Drawing by Niyaz Karim
One of the things
that strikes me most about talking to first-time visitors to Russia is how
surprised they are at how “normal” it is. To be fair, they arrive in Moscow,
which is pretty normal compared with the regions. But even in the regions,
things are becoming far more navigable and familiar.
The same thing happened to me during a recent trip to Ufa, the capital of Bashkortostan. I was surprised at how normal the city was. Visitors, this long-term expatriate Russia resident included, labour under the impression that there are little spurts of reform and then a return to the status quo, when what is actually going on is continuous (albeit volatile) progress towards convergence with the rest of Europe.
Take, for example, an op-ed that the Swedish economist Anders Åslund recently wrote that made a typical comparison of Russia with Estonia. The conclusion was obvious: Estonia has clearly gone a lot faster than Russia, and the implication is that the Kremlin doesn’t want to push through reforms because all the fat cats are too busy filling their pockets or locking up uppity oligarchs that get in their way.
This comparison is not fair, to the point of being useless. The obvious difference is the size of the two countries: you can fit Estonia’s entire population of about 1.5 million people into my suburb of Moscow and still have space for the park. Put another way: how do you police the progress of reforms in Vladivostok from Moscow when your subordinates are working seven hours out of sync with Moscow because of the time difference?
The local administration on the Pacific coast is asleep when the Kremlin, closer to the Atlantic coast, is awake and vice versa.

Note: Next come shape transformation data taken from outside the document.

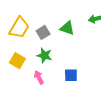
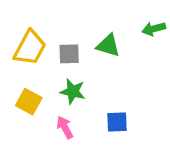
gray square: (43, 32) -> (69, 54), turned 32

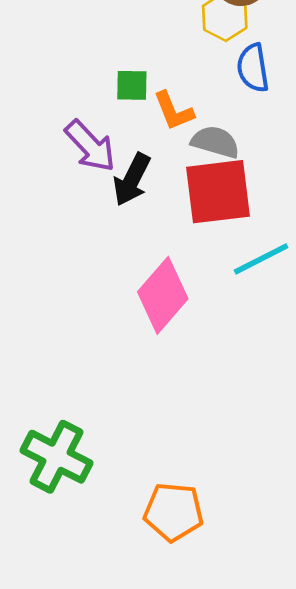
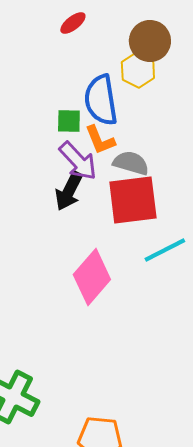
blue semicircle: (253, 68) -> (101, 100), moved, size x1.4
purple arrow: (90, 146) -> (78, 161), moved

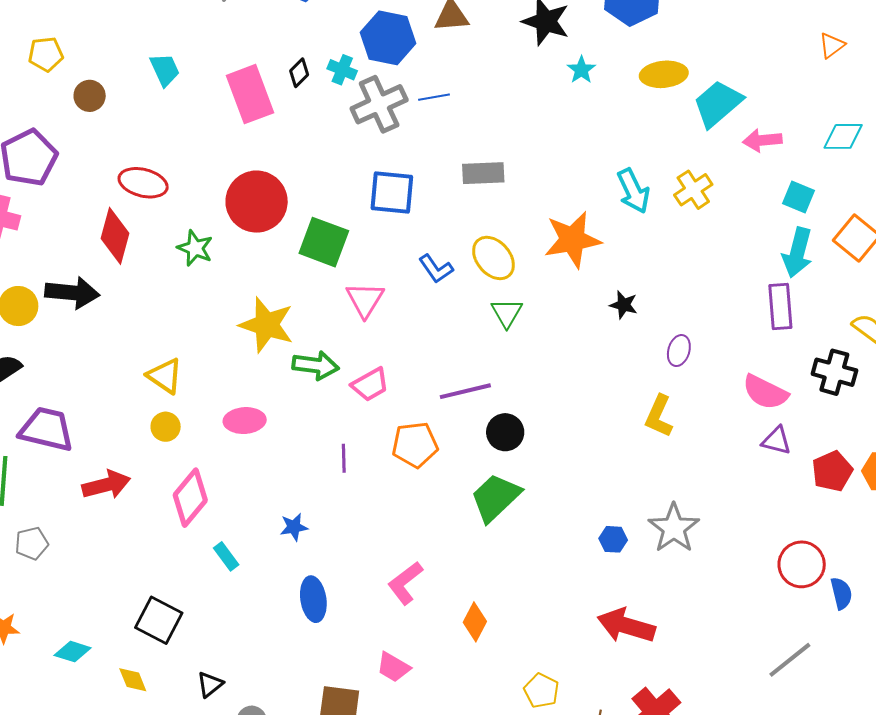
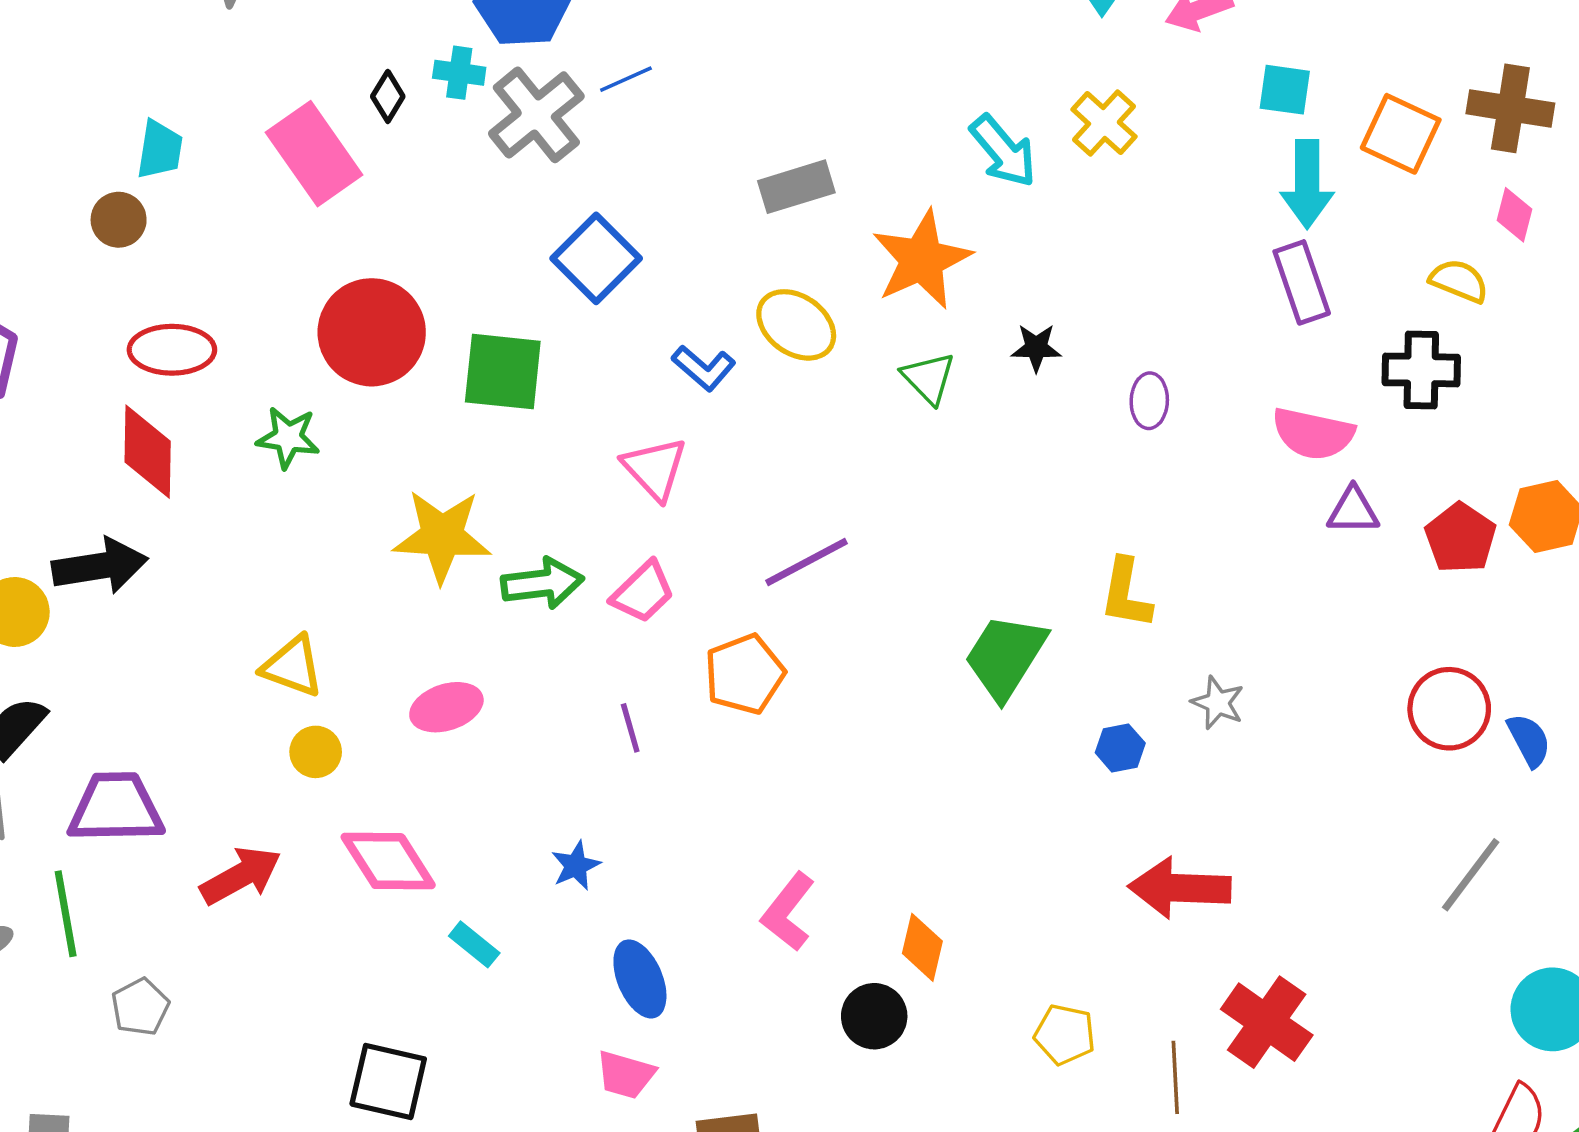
cyan trapezoid: (165, 70) -> (160, 150), turned 48
brown circle: (90, 96) -> (119, 220), moved
gray rectangle: (483, 173) -> (796, 187), moved
blue square: (392, 193) -> (596, 258), turned -36
pink triangle: (365, 300) -> (655, 468), moved
green triangle: (507, 313) -> (929, 378), moved
yellow L-shape: (659, 416) -> (1126, 594), moved
black circle: (505, 432) -> (874, 1016), moved
pink diamond: (190, 498) -> (388, 861), turned -58
green trapezoid: (495, 498) -> (1005, 657), moved
gray star: (674, 528) -> (1218, 703), size x0.6
pink trapezoid: (393, 667) -> (626, 1075), moved

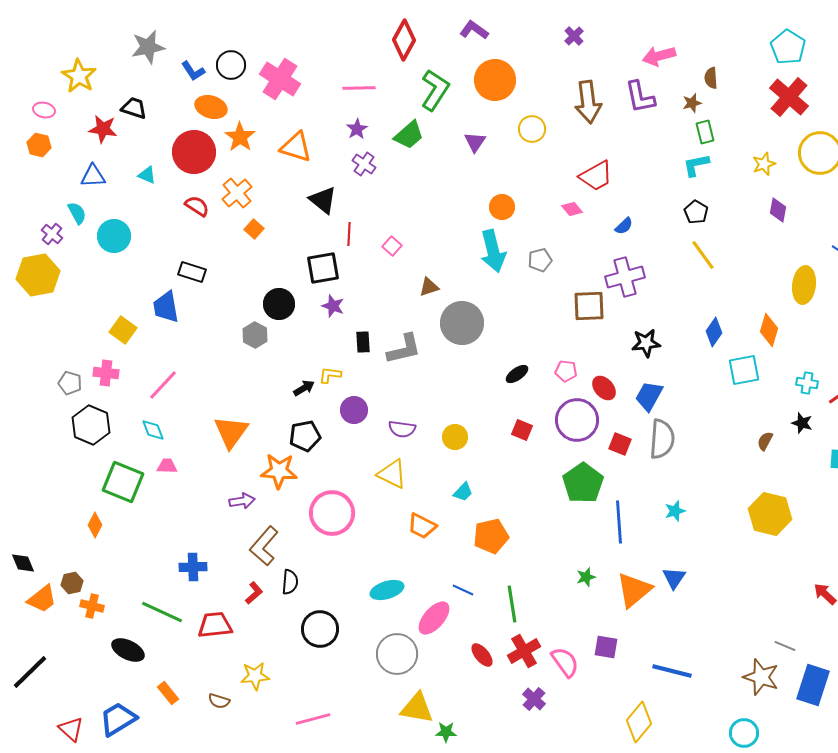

Is it possible to run a region bigger than most countries by e-mail?
To give you a more concrete example: I interviewed the late Estonian president Lennart Meri in 1995. He told me that he had decided that he needed to reform the bank sector, so he picked up the phone to the chairmen of the four biggest banks, all based in the capital Tallinn, and an hour later they met in the lobby of the best hotel in town and thrashed out the details over tea. Russia at the time had several thousand banks spread over 11 time zones, most of which were at best corporate treasury departments; at worst money- laundering operations.
Geography makes a huge difference to the ease of reform, but this is probably only the second biggest problem that Russia’s reform effort faces. I had another illuminating conversation over dinner with Ruben Aganbegyan, the new chairman of the Moscow Interbank Currency Exchange (Micex ) : “ The problem with Russia is that it has a permissive system of laws and not a preclusive system like in the West,” he observed.

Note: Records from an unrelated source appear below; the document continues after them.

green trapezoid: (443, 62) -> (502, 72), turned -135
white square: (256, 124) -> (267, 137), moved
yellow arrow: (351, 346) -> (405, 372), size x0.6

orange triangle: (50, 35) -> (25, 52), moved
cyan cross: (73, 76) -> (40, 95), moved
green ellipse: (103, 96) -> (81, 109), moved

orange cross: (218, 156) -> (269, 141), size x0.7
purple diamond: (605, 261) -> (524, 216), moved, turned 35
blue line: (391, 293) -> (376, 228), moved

This is a subtle point, but I think it strikes to the heart of why it is so difficult to cut red tape, downsize the legendary bureaucracy and make an impact on corruption in this massive country.
Central planning has bequeathed Russia a system where you have to get permission for any market-based activity. Marxism demanded that all property be communally owned, but Lenin quickly ran into trouble when he tried to ban money in the early Twenties, and so the Politburo reintroduced commerce. However, this business was always seen as “temporary” until the conditions for the workers’ paradise could be created. As a result, business was an “exception”, and you needed to get a permit to do it.

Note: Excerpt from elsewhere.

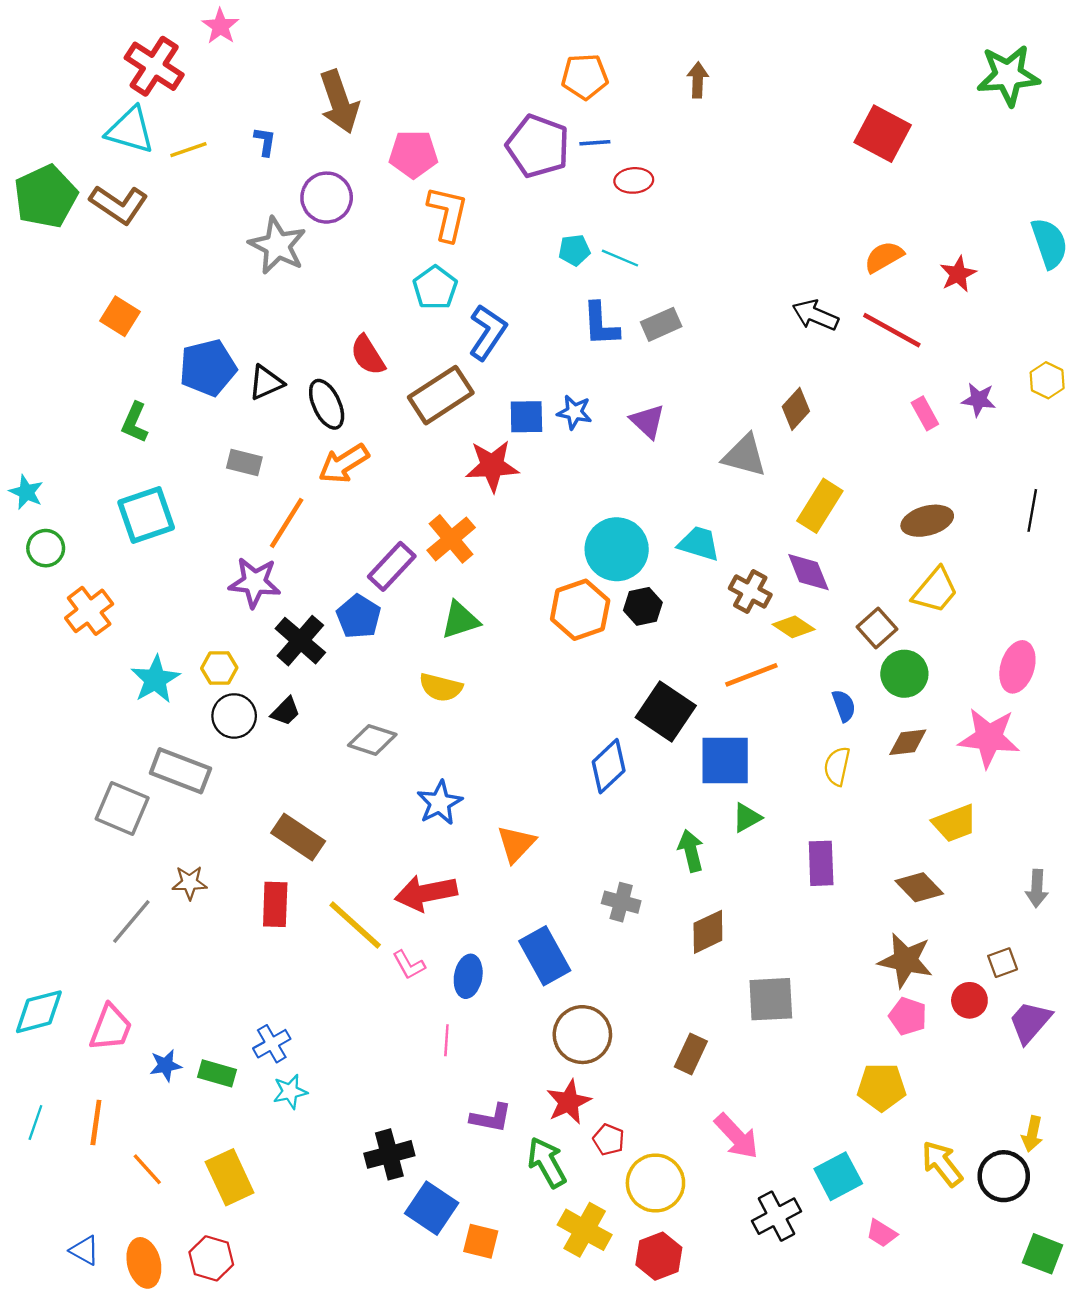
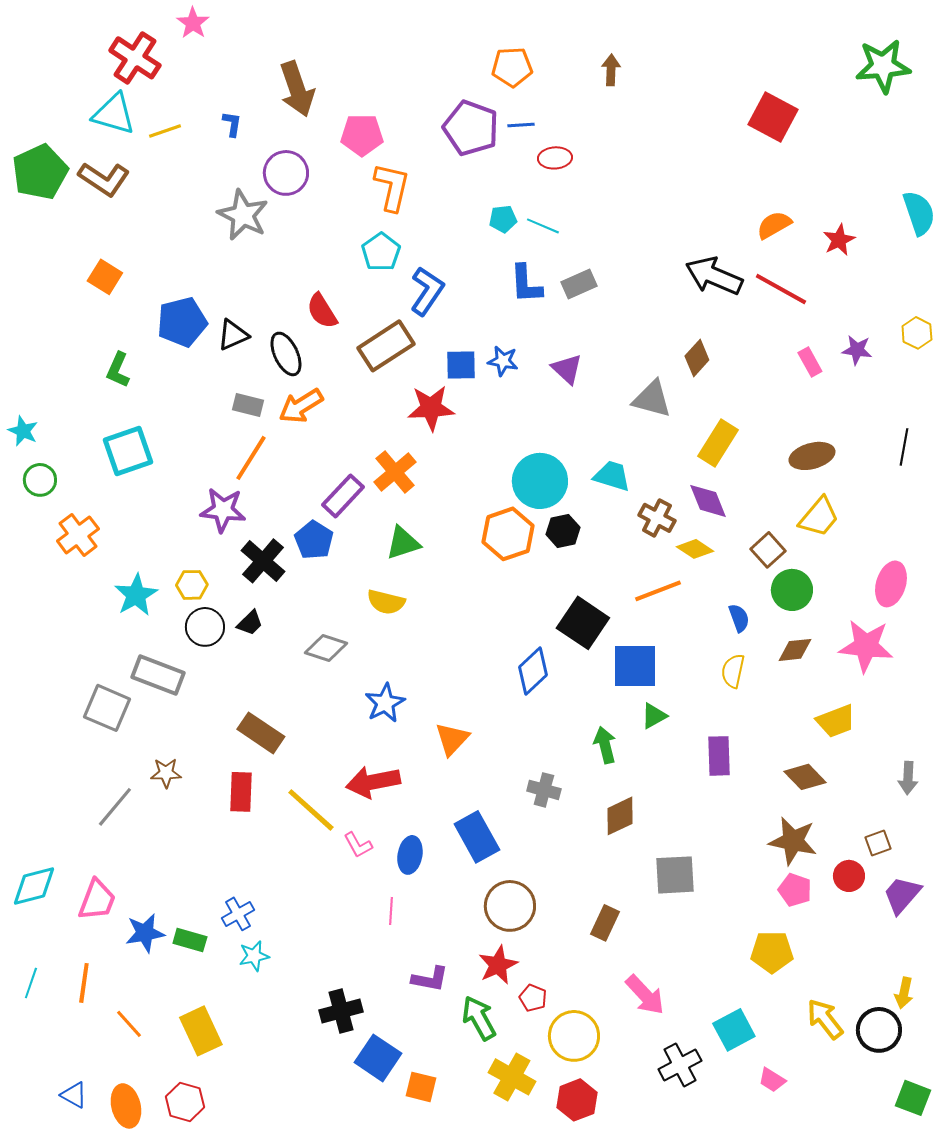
black arrow: (815, 315) -> (714, 276), size x1.4
gray rectangle: (244, 462) -> (248, 405), moved
blue star: (166, 1065) -> (145, 933), size x1.4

In the West, we stand the idea on its head: you are allowed to do anything that is not banned by the state (like dealing drugs). Under this system, running Vladivostok is actually pretty easy: you only need to make sure you have a good police force that looks for people breaking the law.
The Russian system is a nightmare. Everything needs approval from Moscow – which is usually asleep while you work; apparatchiks have to wake up in the middle of the night to get permission from Moscow to set up a new company, invest in a new project or dig a new oil well.
I don’t pity Aganbegyan. He is charged with turning Moscow into an international financial center, an open and freewheeling bourse where capital pursues profit in trades every few nanoseconds. And it’s just not possible unless you get rid of the paperwork.
Changing this mentality will be a titanic struggle. Former economic development and trade minister German Gref had a go at cutting permits in the early part of the 2000s. He made good progress, according to a subsequent study by the World Bank and the economic policy think-tank Cefir. The trouble was that hundreds of regional authorities were still demanding permits that no longer existed in law out of habit and because they were making good money out of issuing them.
But deeper than the graft is the mindset. In a land where the very real wide, open spaces are such a major obstacle to change, it will probably take a generation to shake off this bureaucratic equivalent of agoraphobia.